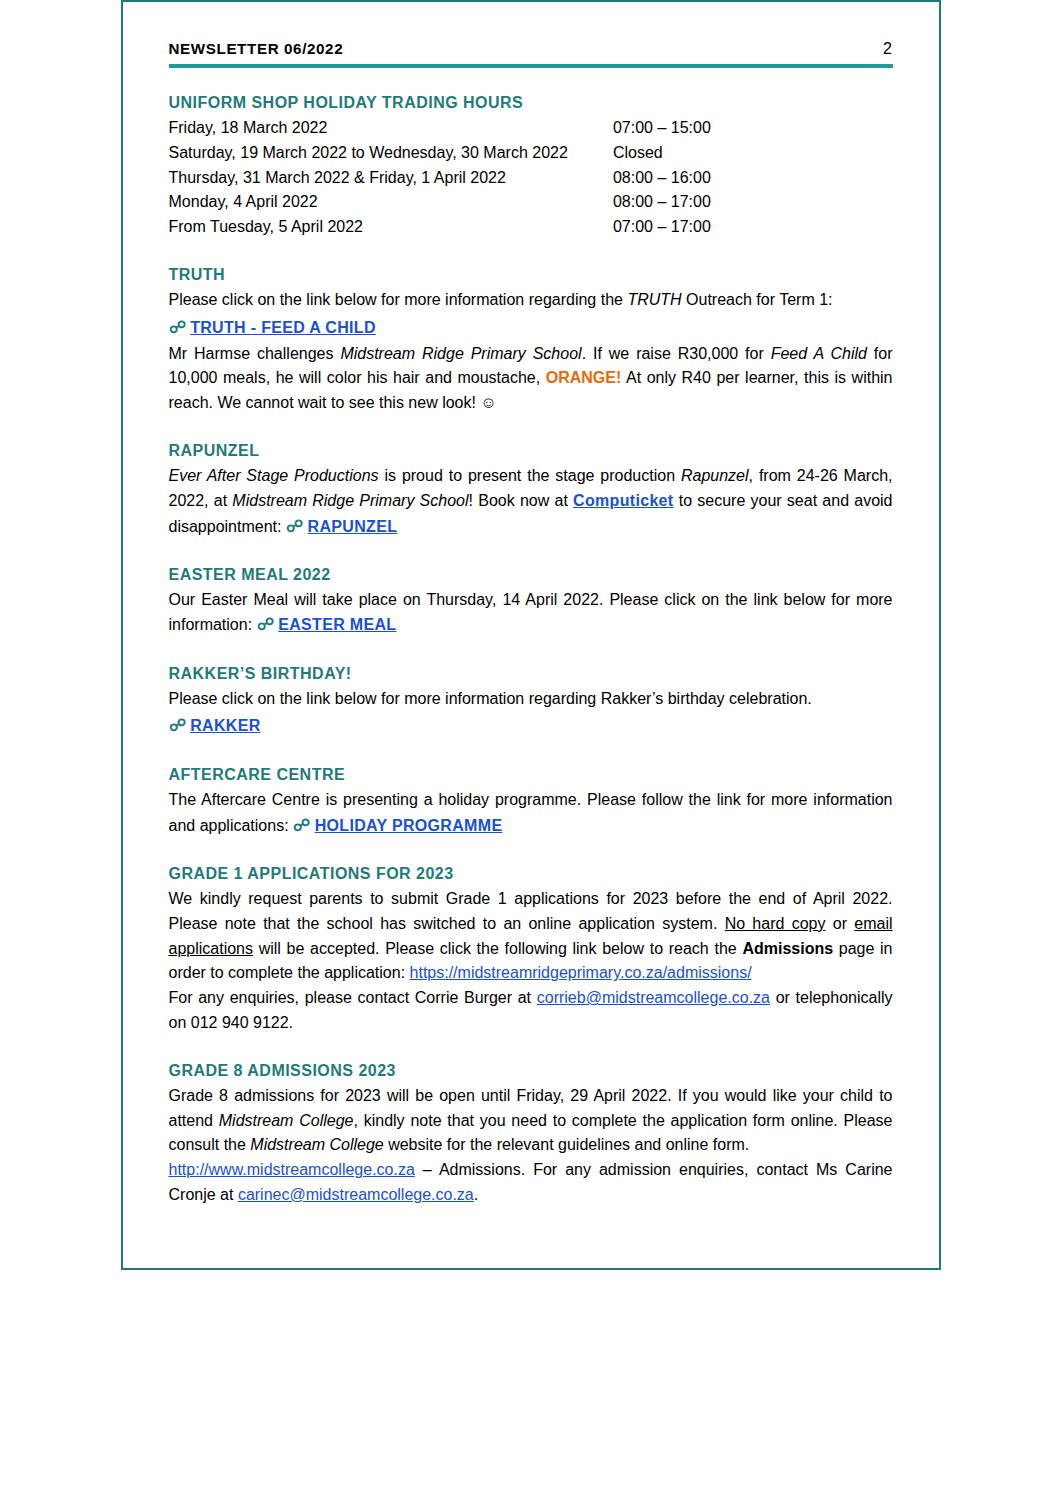NEWSLETTER 06/2022 2
Uniform Shop Holiday Trading Hours
| Friday, 18 March 2022 | 07:00 – 15:00 |
| Saturday, 19 March 2022 to Wednesday, 30 March 2022 | Closed |
| Thursday, 31 March 2022 & Friday, 1 April 2022 | 08:00 – 16:00 |
| Monday, 4 April 2022 | 08:00 – 17:00 |
| From Tuesday, 5 April 2022 | 07:00 – 17:00 |
Truth
Please click on the link below for more information regarding the TRUTH Outreach for Term 1:
☍TRUTH - FEED A CHILD
Mr Harmse challenges Midstream Ridge Primary School. If we raise R30,000 for Feed A Child for 10,000 meals, he will color his hair and moustache, ORANGE! At only R40 per learner, this is within reach. We cannot wait to see this new look! ☺
Rapunzel
Ever After Stage Productions is proud to present the stage production Rapunzel, from 24-26 March, 2022, at Midstream Ridge Primary School! Book now at Computicket to secure your seat and avoid disappointment: ☍RAPUNZEL
Easter Meal 2022
Our Easter Meal will take place on Thursday, 14 April 2022. Please click on the link below for more information: ☍EASTER MEAL
Rakker’s Birthday!
Please click on the link below for more information regarding Rakker’s birthday celebration.
☍RAKKER
Aftercare Centre
The Aftercare Centre is presenting a holiday programme. Please follow the link for more information and applications: ☍HOLIDAY PROGRAMME
Grade 1 Applications for 2023
We kindly request parents to submit Grade 1 applications for 2023 before the end of April 2022. Please note that the school has switched to an online application system. No hard copy or email applications will be accepted. Please click the following link below to reach the Admissions page in order to complete the application: https://midstreamridgeprimary.co.za/admissions/
For any enquiries, please contact Corrie Burger at corrieb@midstreamcollege.co.za or telephonically on 012 940 9122.
Grade 8 Admissions 2023
Grade 8 admissions for 2023 will be open until Friday, 29 April 2022. If you would like your child to attend Midstream College, kindly note that you need to complete the application form online. Please consult the Midstream College website for the relevant guidelines and online form.
http://www.midstreamcollege.co.za – Admissions. For any admission enquiries, contact Ms Carine Cronje at carinec@midstreamcollege.co.za.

◆ ◆ ◆ ◆ ◆ ◆ ◆

**ASSIGNMENT**: Omit all images when repeating the data above exactly.

**RESPONSE FOR THIS EXERCISE**:
NEWSLETTER 06/2022 2
Uniform Shop Holiday Trading Hours
| Friday, 18 March 2022 | 07:00 – 15:00 |
| Saturday, 19 March 2022 to Wednesday, 30 March 2022 | Closed |
| Thursday, 31 March 2022 & Friday, 1 April 2022 | 08:00 – 16:00 |
| Monday, 4 April 2022 | 08:00 – 17:00 |
| From Tuesday, 5 April 2022 | 07:00 – 17:00 |
Truth
Please click on the link below for more information regarding the TRUTH Outreach for Term 1:
☍TRUTH - FEED A CHILD
Mr Harmse challenges Midstream Ridge Primary School. If we raise R30,000 for Feed A Child for 10,000 meals, he will color his hair and moustache, ORANGE! At only R40 per learner, this is within reach. We cannot wait to see this new look! ☺
Rapunzel
Ever After Stage Productions is proud to present the stage production Rapunzel, from 24-26 March, 2022, at Midstream Ridge Primary School! Book now at Computicket to secure your seat and avoid disappointment: ☍RAPUNZEL
Easter Meal 2022
Our Easter Meal will take place on Thursday, 14 April 2022. Please click on the link below for more information: ☍EASTER MEAL
Rakker’s Birthday!
Please click on the link below for more information regarding Rakker’s birthday celebration.
☍RAKKER
Aftercare Centre
The Aftercare Centre is presenting a holiday programme. Please follow the link for more information and applications: ☍HOLIDAY PROGRAMME
Grade 1 Applications for 2023
We kindly request parents to submit Grade 1 applications for 2023 before the end of April 2022. Please note that the school has switched to an online application system. No hard copy or email applications will be accepted. Please click the following link below to reach the Admissions page in order to complete the application: https://midstreamridgeprimary.co.za/admissions/
For any enquiries, please contact Corrie Burger at corrieb@midstreamcollege.co.za or telephonically on 012 940 9122.
Grade 8 Admissions 2023
Grade 8 admissions for 2023 will be open until Friday, 29 April 2022. If you would like your child to attend Midstream College, kindly note that you need to complete the application form online. Please consult the Midstream College website for the relevant guidelines and online form.
http://www.midstreamcollege.co.za – Admissions. For any admission enquiries, contact Ms Carine Cronje at carinec@midstreamcollege.co.za.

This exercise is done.